As far as I understand, in order to run backward() on a variable
again (after already running it once), it is necessary to reset the
leaf gradients to zero first. But even when I do this, PyTorch will still complain
in the following example code:

“RuntimeError: Trying to backward through the graph a second time, but the buffers have already been freed. Specify retain_graph=True when calling backward the first time.”

import torch
from torch.autograd import Variable as V
x = V(torch.ones(2,2), requires_grad=True)
y = 3*x*x  # but with y=3*x it would work!!!
y.backward(torch.ones(2,2))
print("x.grad=",x.grad)
x.grad.data.zero_()
y.backward(torch.ones(2,2))

This happens when I calculate y=3*x*x but it does NOT happen when I calculate y=3*x!

How can I reset my gradients so that I can run backward a second time in my case? Is there a different, better way to make this work?

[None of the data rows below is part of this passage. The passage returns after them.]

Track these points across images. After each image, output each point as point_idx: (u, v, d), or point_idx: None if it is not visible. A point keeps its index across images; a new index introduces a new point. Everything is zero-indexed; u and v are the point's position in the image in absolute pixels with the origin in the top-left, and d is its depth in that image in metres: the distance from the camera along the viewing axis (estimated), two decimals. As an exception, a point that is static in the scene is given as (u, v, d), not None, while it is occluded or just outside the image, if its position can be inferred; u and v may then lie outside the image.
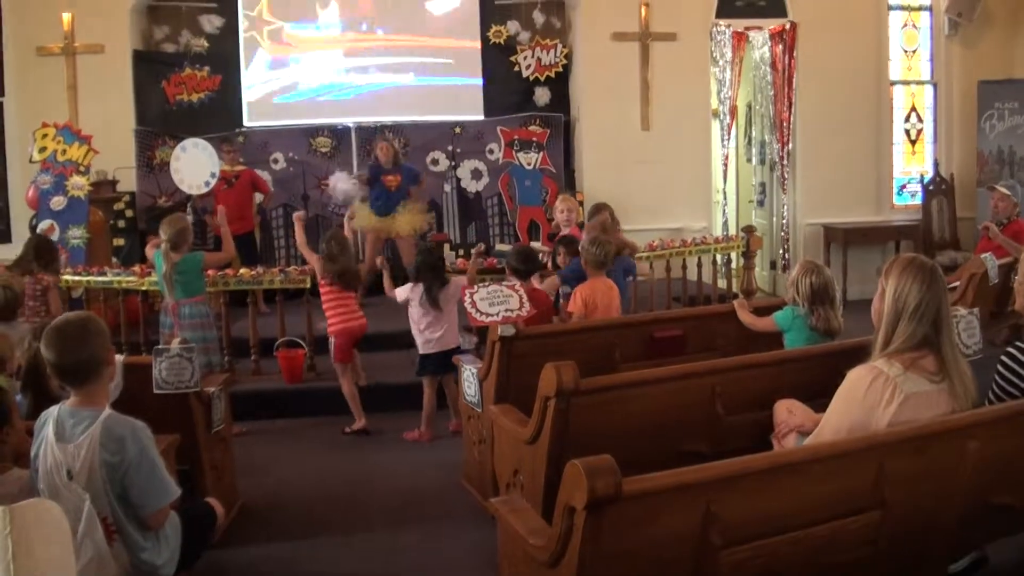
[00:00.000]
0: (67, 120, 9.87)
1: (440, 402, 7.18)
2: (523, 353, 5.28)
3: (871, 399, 3.39)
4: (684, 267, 9.31)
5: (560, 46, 11.82)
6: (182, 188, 9.53)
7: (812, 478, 3.19)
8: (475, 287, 5.65)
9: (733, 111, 12.19)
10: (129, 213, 10.72)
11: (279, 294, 8.16)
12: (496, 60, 11.83)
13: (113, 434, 3.47)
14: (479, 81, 11.80)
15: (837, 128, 11.93)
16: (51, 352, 3.53)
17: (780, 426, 4.27)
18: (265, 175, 10.83)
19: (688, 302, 9.10)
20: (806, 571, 3.25)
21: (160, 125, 11.05)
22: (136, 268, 8.27)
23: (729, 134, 12.25)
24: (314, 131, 11.37)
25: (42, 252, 7.34)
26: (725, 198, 12.60)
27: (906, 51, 12.61)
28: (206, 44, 11.43)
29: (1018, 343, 4.05)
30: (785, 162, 12.04)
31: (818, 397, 4.02)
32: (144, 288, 8.11)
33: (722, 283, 9.67)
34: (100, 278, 8.20)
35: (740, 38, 11.89)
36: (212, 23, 11.40)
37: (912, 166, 12.76)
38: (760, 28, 11.99)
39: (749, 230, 9.46)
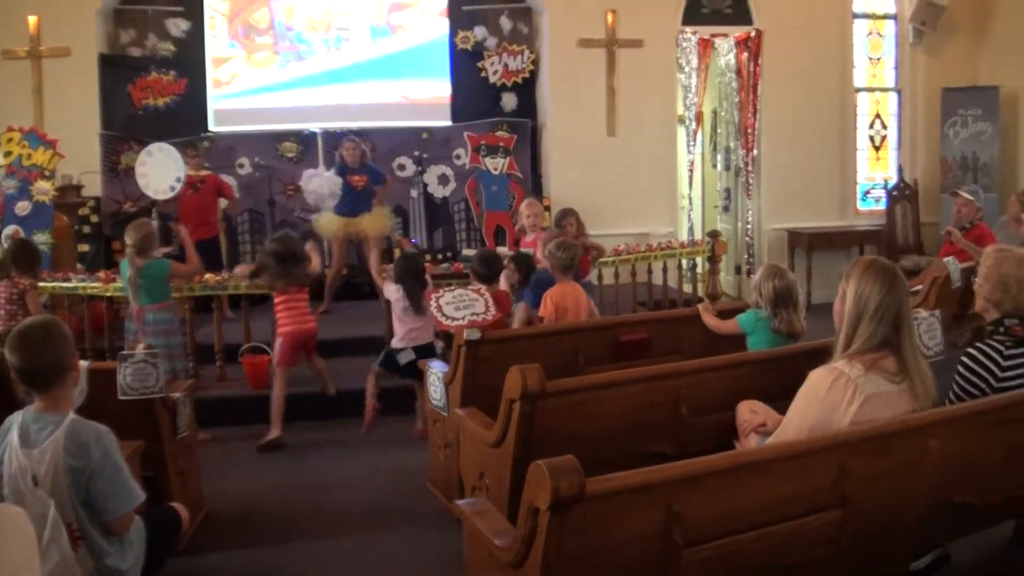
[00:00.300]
0: (33, 124, 9.80)
1: (407, 406, 7.19)
2: (489, 357, 5.28)
3: (832, 399, 3.42)
4: (650, 272, 9.34)
5: (527, 52, 11.84)
6: (147, 193, 9.42)
7: (774, 477, 3.22)
8: (441, 291, 5.64)
9: (699, 117, 12.25)
10: (94, 218, 10.65)
11: (244, 300, 8.13)
12: (463, 66, 11.84)
13: (77, 439, 3.46)
14: (446, 87, 11.80)
15: (802, 134, 12.03)
16: (15, 356, 3.52)
17: (743, 426, 4.31)
18: (231, 180, 10.79)
19: (654, 306, 9.14)
20: (768, 569, 3.27)
21: (126, 129, 10.98)
22: (101, 274, 8.18)
23: (695, 140, 12.31)
24: (280, 136, 11.33)
25: (22, 255, 7.29)
26: (691, 203, 12.67)
27: (871, 59, 12.74)
28: (172, 48, 11.35)
29: (978, 344, 4.11)
30: (750, 168, 12.12)
31: (781, 398, 4.04)
32: (109, 294, 8.04)
33: (688, 288, 9.72)
34: (65, 284, 8.12)
35: (706, 45, 11.95)
36: (179, 27, 11.33)
37: (876, 172, 12.90)
38: (726, 35, 12.07)
39: (714, 235, 9.51)
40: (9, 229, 8.87)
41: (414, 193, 11.50)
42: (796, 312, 5.33)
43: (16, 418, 3.56)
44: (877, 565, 3.59)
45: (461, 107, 11.83)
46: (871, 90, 12.78)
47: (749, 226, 12.25)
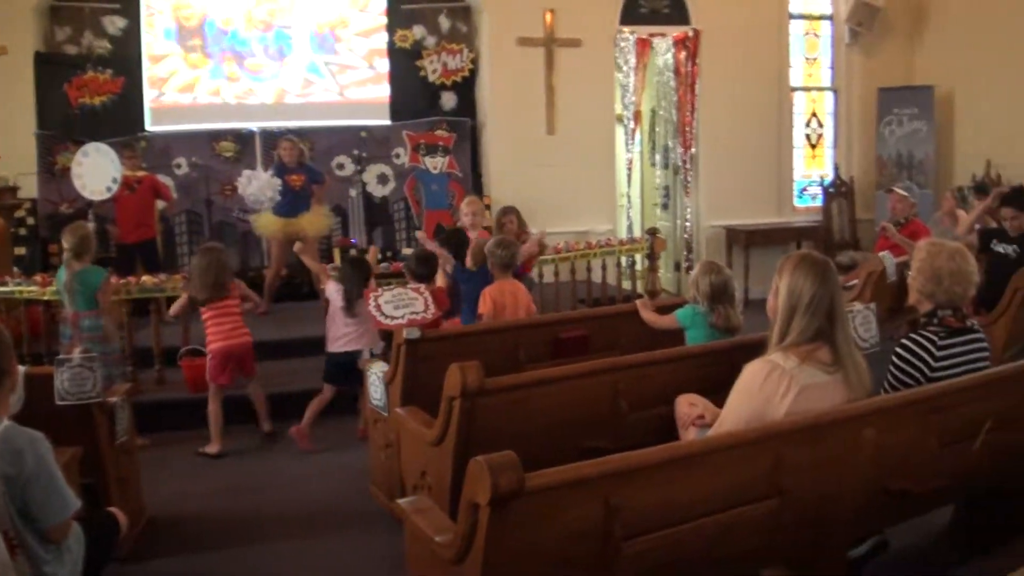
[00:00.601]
0: (-33, 124, 9.64)
1: (349, 407, 7.16)
2: (429, 355, 5.27)
3: (767, 391, 3.46)
4: (589, 269, 9.38)
5: (466, 51, 11.85)
6: (83, 194, 9.28)
7: (711, 469, 3.24)
8: (380, 290, 5.62)
9: (637, 116, 12.34)
10: (31, 220, 10.48)
11: (183, 302, 8.05)
12: (402, 65, 11.82)
13: (11, 445, 3.39)
14: (385, 85, 11.78)
15: (739, 133, 12.16)
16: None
17: (682, 419, 4.34)
18: (168, 181, 10.66)
19: (593, 304, 9.17)
20: (707, 559, 3.30)
21: (62, 129, 10.80)
22: (38, 277, 8.03)
23: (633, 139, 12.41)
24: (218, 136, 11.22)
25: None
26: (629, 201, 12.76)
27: (807, 58, 12.92)
28: (109, 46, 11.19)
29: (912, 335, 4.17)
30: (688, 166, 12.23)
31: (719, 391, 4.06)
32: (46, 298, 7.89)
33: (627, 285, 9.77)
34: (1, 288, 7.96)
35: (644, 44, 12.05)
36: (115, 24, 11.18)
37: (813, 169, 13.08)
38: (664, 35, 12.18)
39: (653, 232, 9.59)
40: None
41: (353, 193, 11.44)
42: (733, 307, 5.40)
43: (-49, 425, 3.50)
44: (815, 554, 3.62)
45: (400, 106, 11.80)
46: (807, 89, 12.96)
47: (688, 223, 12.36)
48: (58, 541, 3.55)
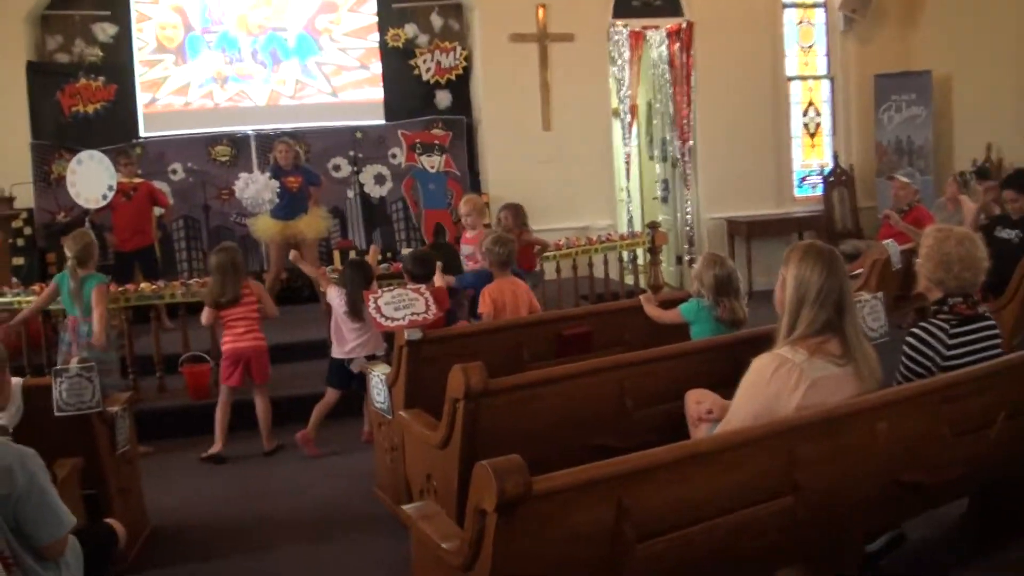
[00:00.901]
0: (-39, 135, 9.59)
1: (353, 410, 7.11)
2: (431, 357, 5.21)
3: (776, 386, 3.41)
4: (591, 265, 9.35)
5: (459, 48, 11.79)
6: (78, 202, 9.20)
7: (722, 467, 3.19)
8: (379, 291, 5.55)
9: (633, 110, 12.30)
10: (28, 231, 10.41)
11: (182, 308, 7.98)
12: (395, 64, 11.76)
13: (1, 463, 3.33)
14: (379, 86, 11.72)
15: (737, 124, 12.13)
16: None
17: (692, 416, 4.28)
18: (164, 186, 10.60)
19: (596, 300, 9.11)
20: (722, 559, 3.24)
21: (56, 138, 10.72)
22: (37, 287, 7.93)
23: (630, 132, 12.38)
24: (213, 140, 11.15)
25: None
26: (629, 196, 12.72)
27: (802, 47, 12.86)
28: (100, 53, 11.12)
29: (923, 324, 4.11)
30: (687, 158, 12.19)
31: (726, 386, 4.01)
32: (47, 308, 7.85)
33: (629, 280, 9.72)
34: (0, 299, 7.91)
35: (637, 38, 12.00)
36: (106, 31, 11.10)
37: (812, 159, 13.04)
38: (657, 27, 12.15)
39: (654, 226, 9.53)
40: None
41: (350, 194, 11.38)
42: (738, 300, 5.32)
43: (-59, 441, 3.44)
44: (832, 549, 3.59)
45: (394, 106, 11.75)
46: (804, 78, 12.91)
47: (688, 216, 12.32)
48: (55, 558, 3.49)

tom · November 12, 2017, 4:01pm

Pass retain_graph=True to the first backward.

Best regards

Thomas

josmi9966 · November 12, 2017, 4:09pm

Thank you @tom, I know that retain_graph=True should work, but
what I do not understand is why my example does not work while it
does work fine when the function is 3y? Also, I thought that zeroing
the gradient is a sufficient and safe way to do this - this is shown in
a number of tutorials I think.
Or is there simply no way to reset the graph and I have to retain it
(and zero it in addition in order to prevent accumulation of gradients)
if I want to call backward again? Then what is the point of not retaining
in the first place?
This is really confusing me.

SimonW · November 12, 2017, 5:11pm

If 3y works, it only works accidentally and it might change in future.

Zeroing gradient is different with retaining the graph. It makes sense to not retaining by default:

after each forward, it is common to use grad values to update the parameters. then your x should change, and calculating gradient through y is incorrect now because y is computed using old x.
to save memory

Do not think of x and y as symbolic variables. Think of them as tensors with values.

What I don’t understand is that why you don’t like retain_graph + zero_grad. It is the perfectly reasonable thing to do.

josmi9966 · November 13, 2017, 11:05am

OK, here is maybe a better explanation of what I try to understand:

When I use some pre-fabricated model for my network, the normal process of training it is

forward the input through the net and get the output
calculate the loss
zero the gradients (through optimizer.zero_grad() or mynetword.zero_grad())
backward the loss using something like loss.backward()
take an optimizer step
rinse and repeat

Now, nowhere have I ever seen that in the loss.backward() step we would specify retain_graph=True yet this always works!? In order for this to work, the loss.backward() function has to recursively call somevariable.backward() on all of the parameters of its network but will these calls use the retain_graph option? I assume not. So why does this work in general, but not in my case? Are there rules when it will work and when not?

I mainly want to understand what is going on and how PyTorch works so I do not even know yet if I “like” retaining the graph
But from the fact that practically all examples do not retain the graph and still work, my feeling is that there must be an advantage to not retaining it … and I would like to understand that as well!

SimonW · November 13, 2017, 3:32pm

There is a key difference between what you did and the workflow you described. In your example, you are backproping through the same graph x->3x->3x*x twice. Yet in usual workflow, each iteration a new graph is built and you backprop through it only once.

If retain_graph is not specified, then graph will be freed after something backproped through it.

josmi9966 · November 13, 2017, 4:39pm

Thank you @SimonW, I totally forgot that the forward step usually reconstructs the whole graph from scratch, and that this is what usually happens with the canned models!

So, the graph is re-built, but the variables the represent the model parameters are re-used, so the gradients for those parameters need to get set to zero in order to avoid accumulating them.